How Can You Augment Reality?

 

‘Liberty Bell’ Tolls for Sites Where History Is Alive and Kicking, by Nancy Baker Cahill, via the New York Times

 

How Can You Augment Reality?

 

A conundrum ensnarled with an enigma. Reality is tub water too hot to step into, augmented reality turns the tub in your viewfinder pink. As far as I understand, augmented reality requires a viewport — technically-equipped goggles (you swim, the software counts laps in your field of view), the digital camera in your smart phone (responds to local wifi and delivers an artistic effect over your view of a whirlagigging wind farm. Lady Madonna? Cute kitten? Mobius strip?)

The turbines twirl, real wind energy is translated into real electricity. Reality. What plays out in your viewfinder at the same time? Dealer’s choice.
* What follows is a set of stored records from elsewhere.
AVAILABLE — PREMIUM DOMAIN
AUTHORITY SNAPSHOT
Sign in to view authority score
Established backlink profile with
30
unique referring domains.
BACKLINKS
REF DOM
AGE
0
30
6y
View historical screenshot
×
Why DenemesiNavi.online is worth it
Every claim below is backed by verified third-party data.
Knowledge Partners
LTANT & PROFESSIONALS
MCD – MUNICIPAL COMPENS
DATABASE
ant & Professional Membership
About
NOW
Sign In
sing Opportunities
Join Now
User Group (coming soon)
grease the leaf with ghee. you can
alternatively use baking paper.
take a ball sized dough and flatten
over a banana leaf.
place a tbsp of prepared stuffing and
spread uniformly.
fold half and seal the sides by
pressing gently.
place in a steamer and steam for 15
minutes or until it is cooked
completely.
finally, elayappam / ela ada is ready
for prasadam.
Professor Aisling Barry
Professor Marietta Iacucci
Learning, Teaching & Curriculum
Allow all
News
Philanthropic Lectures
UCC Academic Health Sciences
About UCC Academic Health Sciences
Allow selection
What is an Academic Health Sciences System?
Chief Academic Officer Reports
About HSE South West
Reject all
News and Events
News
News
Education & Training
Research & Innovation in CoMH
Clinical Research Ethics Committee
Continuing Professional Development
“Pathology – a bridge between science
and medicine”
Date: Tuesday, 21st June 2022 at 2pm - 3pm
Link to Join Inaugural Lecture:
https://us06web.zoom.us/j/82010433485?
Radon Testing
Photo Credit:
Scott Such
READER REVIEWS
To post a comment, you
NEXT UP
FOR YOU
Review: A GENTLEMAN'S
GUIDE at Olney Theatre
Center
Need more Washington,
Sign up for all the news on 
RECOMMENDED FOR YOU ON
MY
Or, a step into another level of consciousness, you the viewer get to choose whether the bathtub looks pink or pea green. Whether you are color blind leads to a maze that certain philosophers enjoy exploring. I leave it to them.
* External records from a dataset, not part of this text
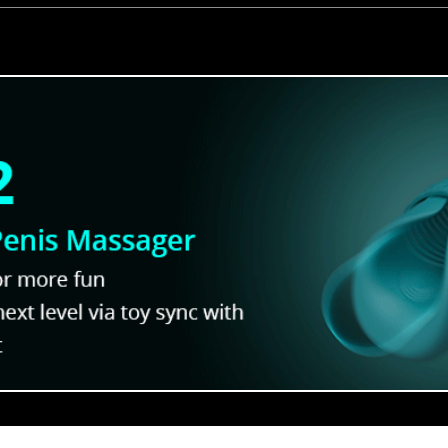
Out With
Jock Studio Characters R
Who’s Got the Best Body?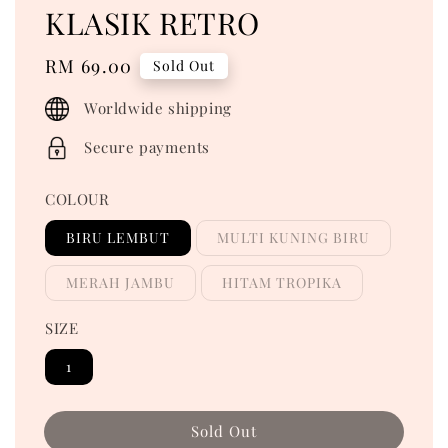
KLASIK RETRO
Regular
RM 69.00
Sold Out
price
Worldwide shipping
Secure payments
COLOUR
BIRU LEMBUT
MULTI KUNING BIRU
MERAH JAMBU
HITAM TROPIKA
SIZE
1
Sold Out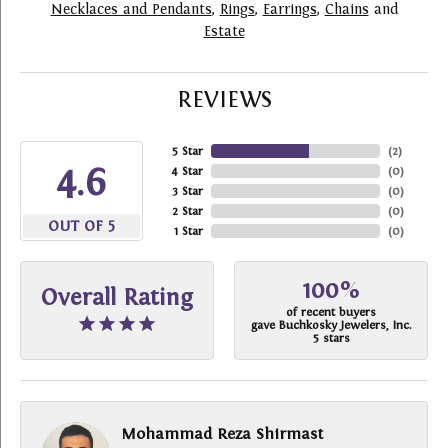
Necklaces and Pendants
,
Rings
,
Earrings
,
Chains
and
Estate
REVIEWS
5 Star
(
2
)
4.6
4 Star
(
0
)
3 Star
(
0
)
2 Star
(
0
)
OUT OF 5
1 Star
(
0
)
100%
Overall Rating
of recent buyers
gave Buchkosky Jewelers, Inc.
5 stars
Mohammad Reza Shirmast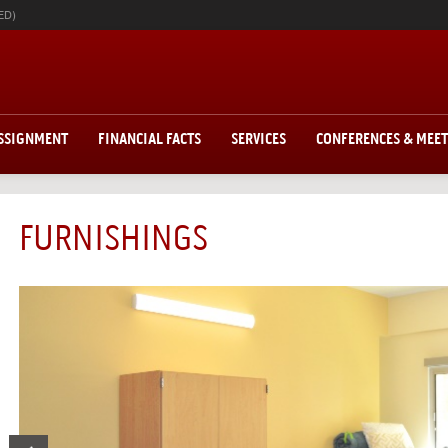
ED)
ASSIGNMENT
FINANCIAL FACTS
SERVICES
CONFERENCES & MEE
FURNISHINGS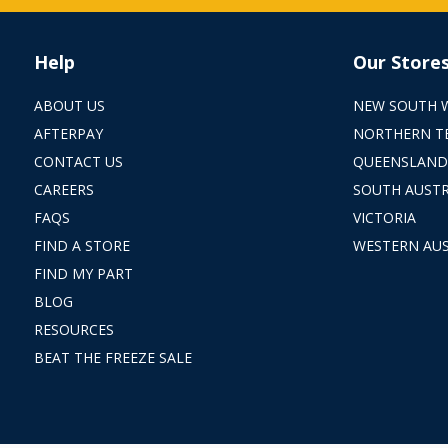
Help
Our Store
ABOUT US
NEW SOUTH 
AFTERPAY
NORTHERN T
CONTACT US
QUEENSLAND
CAREERS
SOUTH AUSTR
FAQS
VICTORIA
FIND A STORE
WESTERN AUS
FIND MY PART
BLOG
RESOURCES
BEAT THE FREEZE SALE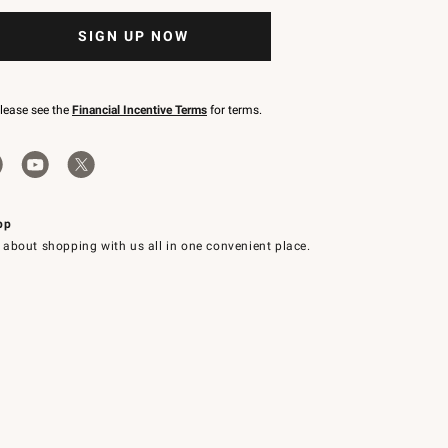
SIGN UP NOW
please see the
Financial Incentive Terms
for terms.
pp
 about shopping with us all in one convenient place.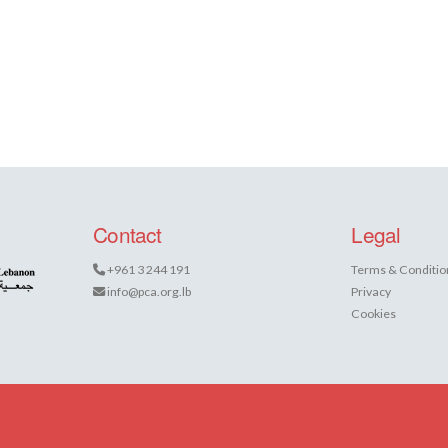
Contact
Legal
+961 3 244 191
Terms & Conditio
info@pca.org.lb
Privacy
Cookies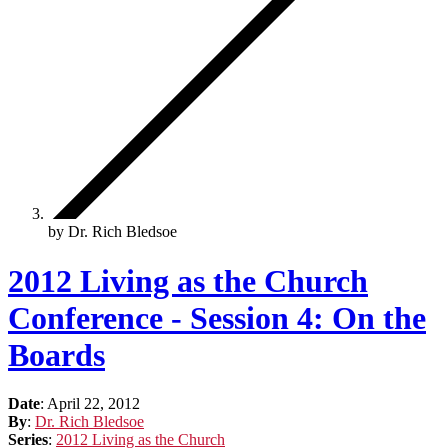
by Dr. Rich Bledsoe
2012 Living as the Church
Conference - Session 4: On the
Boards
Date
:
April 22, 2012
By
:
Dr. Rich Bledsoe
Series
:
2012 Living as the Church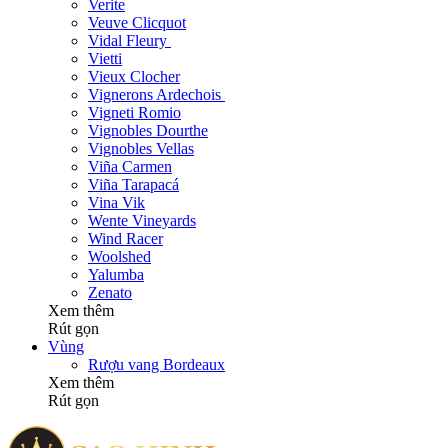
Verite
Veuve Clicquot
Vidal Fleury
Vietti
Vieux Clocher
Vignerons Ardechois
Vigneti Romio
Vignobles Dourthe
Vignobles Vellas
Viña Carmen
Viña Tarapacá
Vina Vik
Wente Vineyards
Wind Racer
Woolshed
Yalumba
Zenato
Xem thêm
Rút gọn
Vùng
Rượu vang Bordeaux
Xem thêm
Rút gọn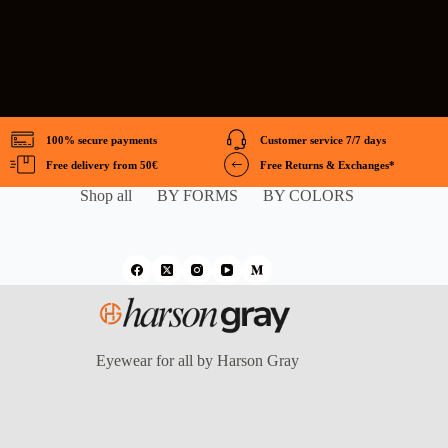
100% secure payments
Customer service 7/7 days
Free delivery from 50€
Free Returns & Exchanges*
Shop all
BY FORMS
BY COLORS
Eyewear for all by Harson Gray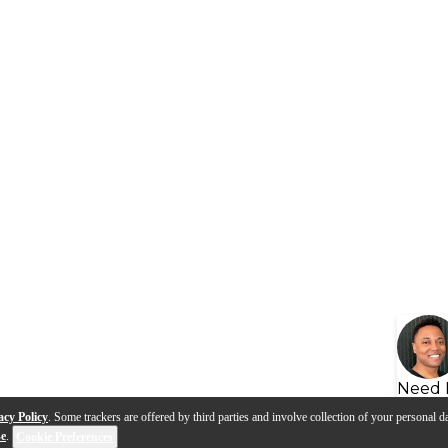
Need 
acy Policy
. Some trackers are offered by third parties and involve collection of your personal da
se
.
Cookie Preferences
Humanity also recognizes visions that appear to certain people. Calls some miracles. If Mr Wobbles suddenly finds he’s in a field of sunflowers, then is he? Is he even though we’re standing and talking to him and we’re at the seashore?

Reality on the grass, alas. Gertrude Stein becomes apt here. Reality is reality is reality.

I imagine as humans get more used to augmented reality that some people will accept it the same way they do the experiences of psychedelics. They’ll lose the sense of separation between normal and created. I remember a friend talking about driving on LSD. Suddenly the car was driving along upsidedown so, ok, he figured he just had to keep driving. No other option.

Last I heard, he’s still alive.

Many of us have negotiated these metaphysic roadways. Castaneda, drug-augmented visuals, the soggy dormouse in the teapot. If we’re lucky we never have a bad trip. I was delirious for three days after surgery in 2017. I discovered that an artist had been in the room before me and left marvelously clever kinetic sculptures all over. Afterward I wrote:

Part of me (an itty bitty but real part) still believes in those artworks. In La-la land. In what I connected with. Like Dorothy and Toto after Oz. They knew the Tin Man, the Cowardly Lion, the Wicked Witch. They knew the Ruby Slippers. They didn’t make those up. But no one back in Kansas will buy it. They’re in a place of knowing what other people don’t, real people don’t. Because they can’t, they didn’t go there.

 

They stayed home.

 

As we stir augmented reality into our routines something has to shift. The credulous may start believing the inserted material. A horrible tale in recent news about a teen who attended a giant church party, contracted Covid, and was dosed twice by her parents with hydroxychloroquine. She’s dead. Some people will always drink the Kool-Aid.